According to Wikipedia, "Atan2", atan2(y, x) is the angle in the Euclidean plane, measured counterclockwise, between the positive x-axis and the point (x, y), with a range of (-pi, pi] radians
Readers who need the direction of a sum of two 2D vectors can add the components with the Vector Addition Calculator and then feed the result into the same direction formula on this page.
Frequently Asked Questions
Q: What is the direction of a vector?
A: The direction of a 2D vector is the angle the vector makes with the positive x-axis, measured counterclockwise. It is sometimes called the heading, the argument, or the azimuth, but the math is the same: atan2(y, x) in the principal range (-180, 180] degrees or the full range [0, 360) degrees.
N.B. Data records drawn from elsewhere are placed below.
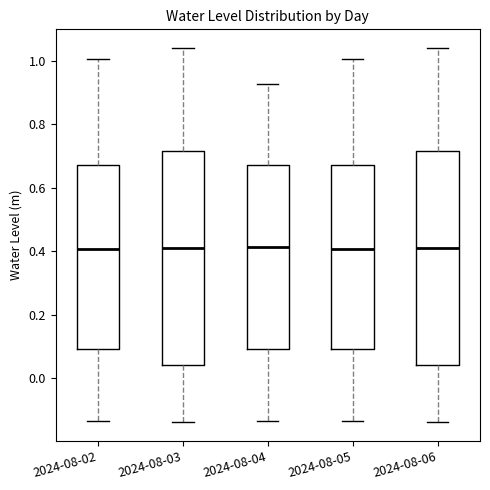

Reading left to right, transcribe this box plot: for each box, give where its median line is, the range the box spans, and where its two whiskers end, as read against the y-axis. The values are not printed on the chart, so give them approximately, as read against the axis.

2024-08-02: median 0.40, box 0.10 to 0.68, whiskers -0.14 to 1.00
2024-08-03: median 0.40, box 0.04 to 0.72, whiskers -0.14 to 1.04
2024-08-04: median 0.42, box 0.10 to 0.68, whiskers -0.14 to 0.92
2024-08-05: median 0.40, box 0.10 to 0.68, whiskers -0.14 to 1.00
2024-08-06: median 0.40, box 0.04 to 0.72, whiskers -0.14 to 1.04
Q: How do you find the direction of a 2D vector?
A: Use the two-argument arctangent, theta = atan2(y, x). The two-argument form uses the sign of x to break ties and places the angle in the correct quadrant, so the result is correct for any (x, y) pair without a sign correction by hand. The angle is then multiplied by 180/pi to get degrees.
Q: What formula gives the direction of a vector?
A: theta_radians = atan2(y, x). theta_degrees = atan2(y, x) * 180 / pi. The atan2 function is used instead of arctan so the result is correct in all four quadrants. The single-argument arctan(y/x) would silently return the wrong sign in Quadrants II and III.
Q: Why is atan2 used instead of arctan for vector direction?
A: The single-argument arctan(y/x) cannot tell the difference between Quadrants I and III, or between Quadrants II and IV, because y/x is the same in each pair. atan2(y, x) takes the two arguments separately and uses the sign of x to break the tie, so it always places the angle in the correct quadrant.
Q: What is the range of the direction angle of a 2D vector?
A: In the principal range the direction angle lives in the open interval (-pi, pi] radians, or (-180, 180] degrees, which is the convention used by Math.atan2 and most programming languages. In the full range it lives in [0, 2*pi) radians or [0, 360) degrees, which is the convention used by compasses, azimuths, and many robotics problems.
Q: What happens to the direction when the vector is the zero vector?
A: When x and y are both zero, the magnitude is 0 and the direction is undefined because atan2(0, 0) is indeterminate. Every direction from the origin is equally valid, so the calculator returns magnitude 0, an explicit 'Undefined' direction in both units, and the quadrant label 'Origin'.